Visualizing Large Sets Of Medical Education Content To Identify Gaps and Redundancies

May 22, 2018 8:00 AM – 9:15 AM

Pedro Teixeira, Vanderbilt University
Scott Drake, ScholarRx
Tao Le, ScholarRx

The size of medical education and curriculum content balloons over time as documents, assessment items, and references are added to content repositories like LMSs. While this provides a wealth of information for students and faculty, it also becomes difficult to navigate and explore. For curriculum planners, quickly visualizing large bodies of content is challenge for curriculum gap and redundancy analysis. To adequately represent the semantic content of a piece of text quantitatively one requires a high dimensional vector, but high dimensional vectors are difficult to represent in the 2- and 3-dimensional spaces humans can perceive.

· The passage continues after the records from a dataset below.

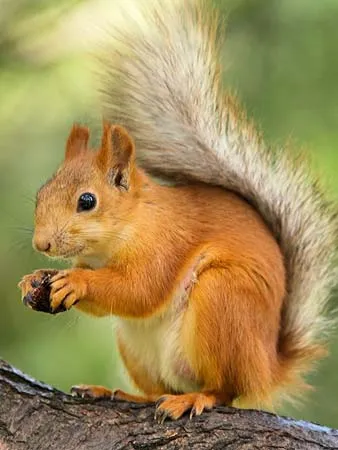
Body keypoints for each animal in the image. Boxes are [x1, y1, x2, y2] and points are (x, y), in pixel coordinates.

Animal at [19, 0, 338, 422]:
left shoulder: (165, 243)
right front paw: (35, 279)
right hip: (136, 348)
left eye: (87, 201)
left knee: (225, 390)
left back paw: (196, 397)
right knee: (160, 389)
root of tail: (267, 366)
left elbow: (140, 289)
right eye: (41, 194)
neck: (130, 226)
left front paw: (77, 281)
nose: (42, 244)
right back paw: (121, 394)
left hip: (223, 301)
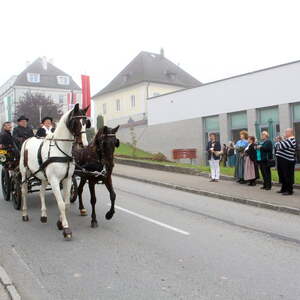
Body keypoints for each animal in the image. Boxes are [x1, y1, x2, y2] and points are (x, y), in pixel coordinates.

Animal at [18, 104, 88, 240]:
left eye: (86, 123)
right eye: (76, 122)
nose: (84, 144)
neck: (60, 150)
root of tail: (28, 139)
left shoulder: (67, 179)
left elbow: (66, 203)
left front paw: (60, 222)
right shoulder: (55, 180)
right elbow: (60, 203)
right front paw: (66, 228)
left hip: (43, 176)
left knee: (41, 192)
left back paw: (43, 216)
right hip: (25, 173)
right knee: (23, 190)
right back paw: (24, 214)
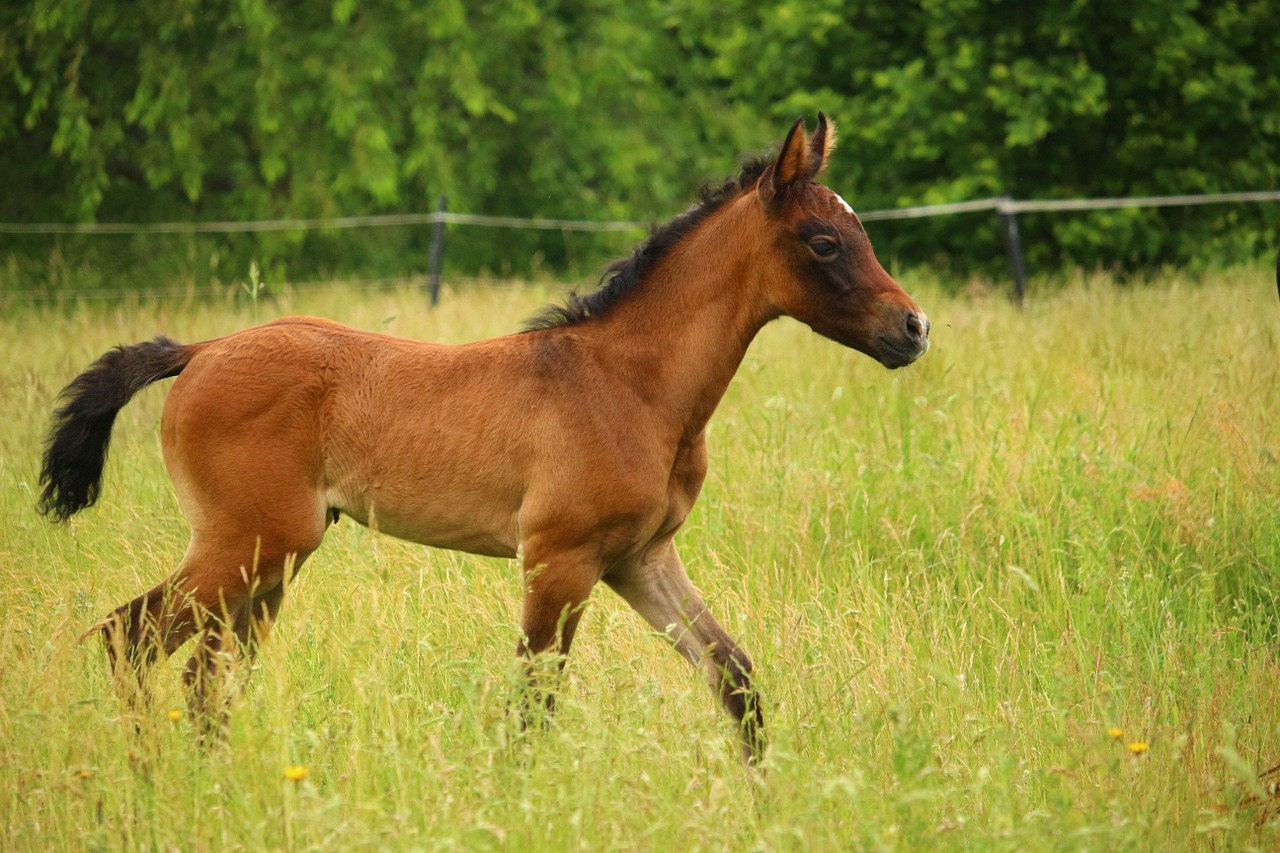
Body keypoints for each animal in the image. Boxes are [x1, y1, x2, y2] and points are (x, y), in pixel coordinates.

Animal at [40, 112, 931, 758]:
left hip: (272, 560)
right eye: (824, 241)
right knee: (129, 639)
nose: (913, 329)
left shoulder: (640, 558)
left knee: (202, 673)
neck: (627, 384)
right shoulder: (560, 560)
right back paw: (146, 775)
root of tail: (199, 350)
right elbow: (535, 700)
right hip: (247, 545)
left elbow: (733, 674)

In this presentation, first we will review the process for converting text-based content into high dimensional vectors. We will then visualize this information for exploration using widely available, open source machine learning tools.

TensorFlow is an open source library of tools from Google that simplifies large scale machine learning across different computer environments. Using TensorFlow and the included Embedding Projector we visualize 50-100 dimensional vectors calculated from ScholarRx text content. We have applied this to 12,751 short Q&A flashcards. We use the t-Distributed Stochastic Neighbor Embedding (t-SNE) algorithm for dimensionality reduction while preserving proximity between semantically similar content items. One can quickly navigate and search clusters of related content for curriculum analysis. In the presentation, we will also demonstrate these visualization methods with other types of curricular content including PDFs, PowerPoints, multiple choice questions, etc., and discuss the potential applications in curriculum analysis.

RESULTS: We will review the outcome of the various solutions used, how faculty and students interacted with these technologies and share preliminary data on the effectiveness of this novel approach.